Thursday, January 20, 2011

Review - Juliet by Anne Fortier

Synopsis (via Goodreads): Twenty-five-year-old Julie Jacobs is heartbroken over the death of her beloved aunt Rose. But the shock goes even deeper when she learns that the woman who has been like a mother to her has left her entire estate to Julie’s twin sister. The only thing Julie receives is a key—one carried by her mother on the day she herself died—to a safety-deposit box in Siena, Italy.

This key sends Julie on a journey that will change her life forever—a journey into the troubled past of her ancestor Giulietta Tolomei. more

Review: A lush adventure/romance exploring the story that inspired Shakespeare's Romeo and Juliet. In alternating chapters, we meet a modern woman, Julie, who is searching for her family's history (and hoping for treasure too) and meeting friends and enemies along the way, and we hear from Friar Lorenzo, Giulietta Tolomei and Romeo Marescotti as their story unfolds in 1340 AD (similar to Shakespeare’s but with some differences).

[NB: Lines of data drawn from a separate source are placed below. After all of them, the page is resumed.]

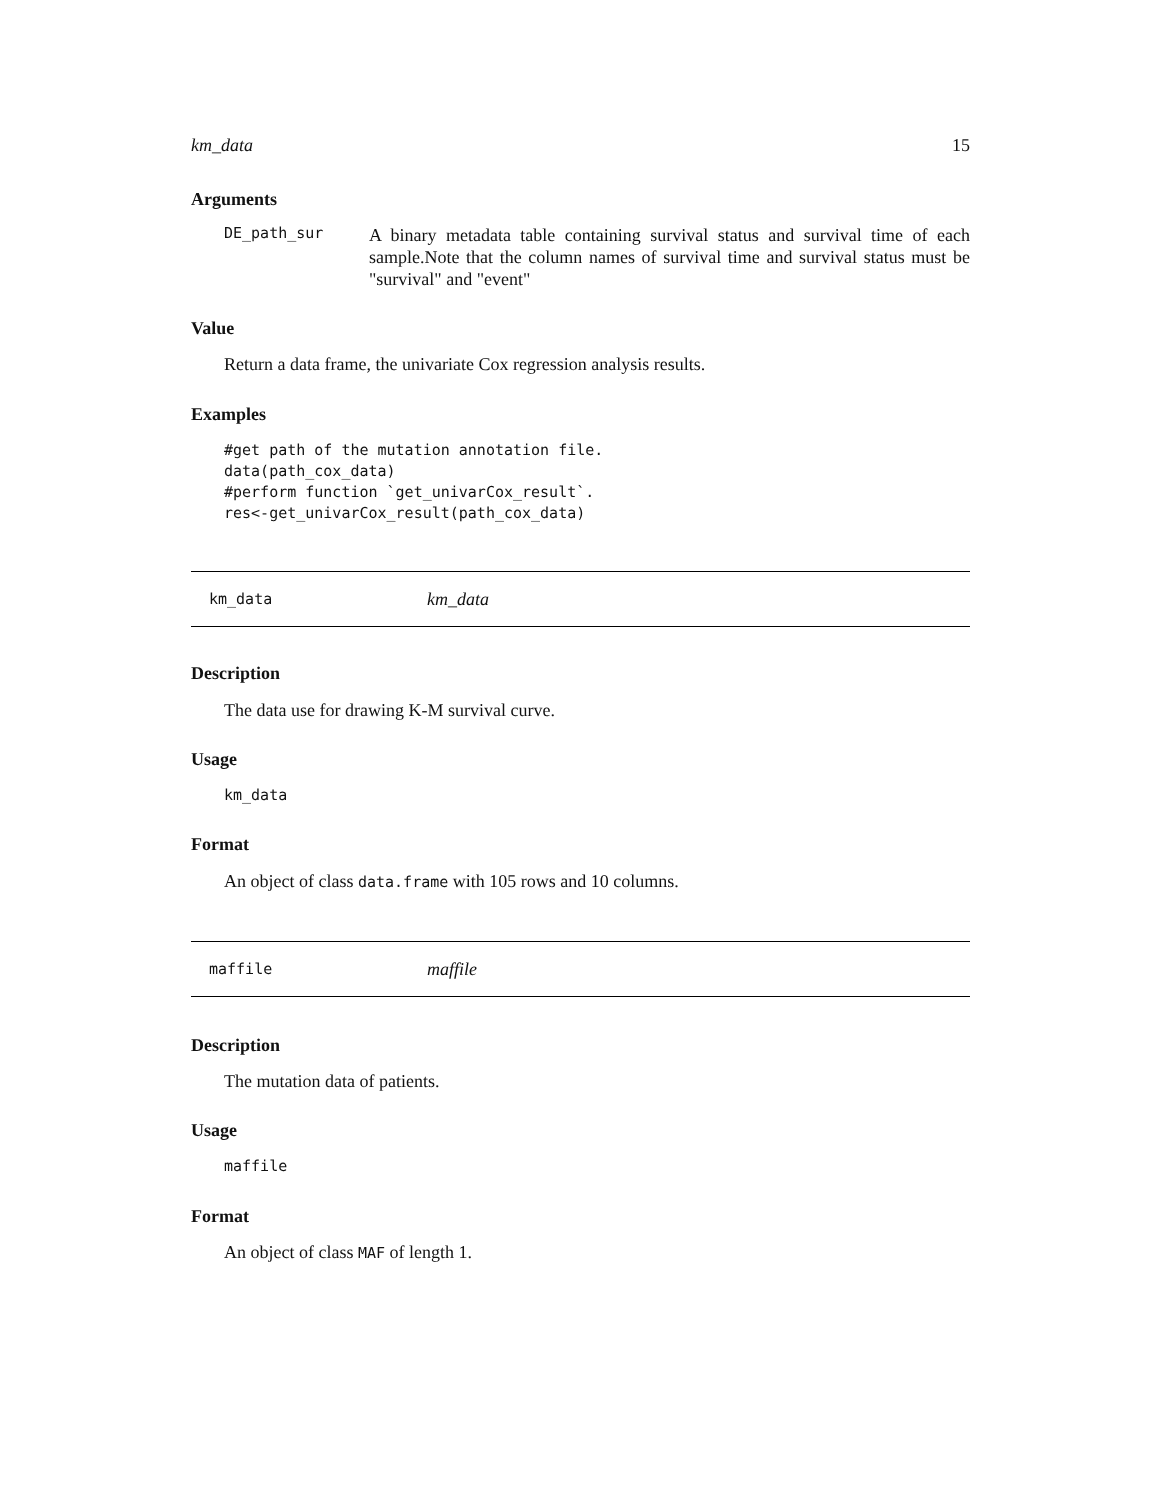km_data 15
Arguments
DE_path_sur
A binary metadata table containing survival status and survival time of each sample.Note that the column names of survival time and survival status must be "survival" and "event"
Value
Return a data frame, the univariate Cox regression analysis results.
Examples
#get path of the mutation annotation file.
data(path_cox_data)
#perform function `get_univarCox_result`.
res<-get_univarCox_result(path_cox_data)
km_data km_data
Description
The data use for drawing K-M survival curve.
Usage
km_data
Format
An object of class data.frame with 105 rows and 10 columns.
maffile maffile
Description
The mutation data of patients.
Usage
maffile
Format
An object of class MAF of length 1.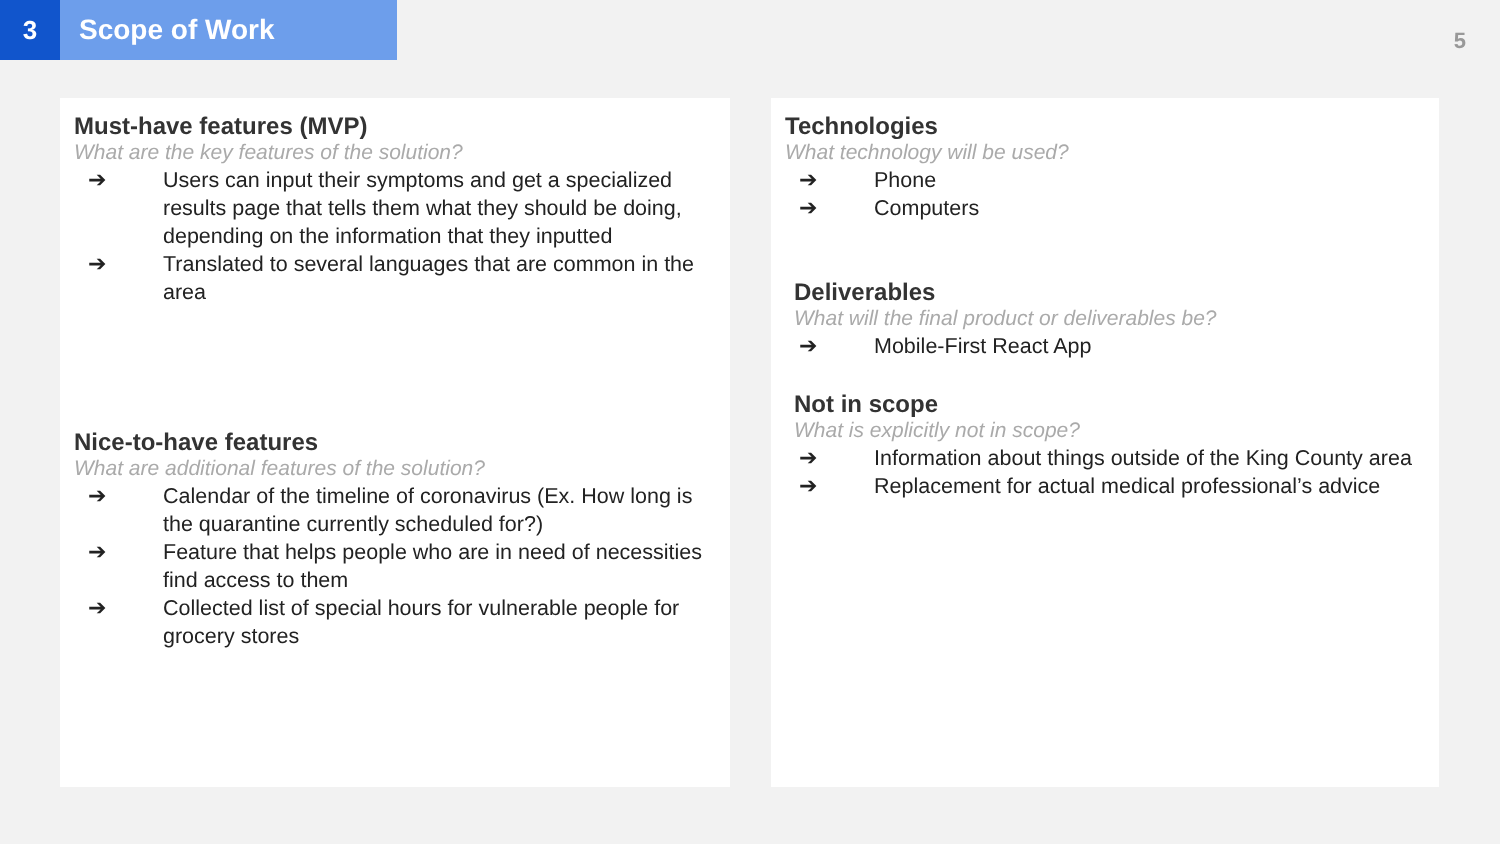3 Scope of Work
5
Must-have features (MVP)
What are the key features of the solution?
➔ Users can input their symptoms and get a specialized results page that tells them what they should be doing, depending on the information that they inputted
➔ Translated to several languages that are common in the area
Nice-to-have features
What are additional features of the solution?
➔ Calendar of the timeline of coronavirus (Ex. How long is the quarantine currently scheduled for?)
➔ Feature that helps people who are in need of necessities find access to them
➔ Collected list of special hours for vulnerable people for grocery stores
Technologies
What technology will be used?
➔ Phone
➔ Computers
Deliverables
What will the final product or deliverables be?
➔ Mobile-First React App
Not in scope
What is explicitly not in scope?
➔ Information about things outside of the King County area
➔ Replacement for actual medical professional’s advice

Both of these tales take place not in "fair Verona" but in the equally gorgeous Siena, Italy. Settings don’t get much better than this. Siena is a city rich with history and beauty, the sort of city you fall in love with and never want to leave. In fact, the author’s bio on the back flap of the book says she wrote the book for her mother who “considered Verona as her true home until she discovered Siena.” In this book, we tour Siena with Julie, visiting cathedrals and piazzas and concert halls. We learn about the vast underground aqueducts and the palio (a traditional medieval horse race). Gorgeous.

In this book, you never quite know who to trust (which does work against character development a bit). Feuding households and curses on both houses have spilled over from the 1340s to modern times, and Julie (who learns her birth name is actually Giulietta Tolomei) has to figure out what happened to the original Giulietta, what really happened to her parents, and who she should trust now as she uncovers the secrets of Romeo and Giulietta.

The plot's a bit clumsy at times (with convenient coincidences and characters who could have saved a lot of trouble by just explaining things in the first place), but it’s fun anyway. Though for a tale that rewrites the origin of Shakespeare's Romeo & Juliet, I could have done with a little less consensus among the characters that our modern Julie is pretty much the Juliet simply because she is the first of the female line in 300 years to have the same name as the original Giulietta. As in, since she's “Juliet”, she must be destined for a man named Romeo who is also descended from the original Romeo. But ... didn't "Romeo & Juliet" itself say, "what's in a name?”

Bottom line: it’s a fun action/adventure/romance that retells a classic story.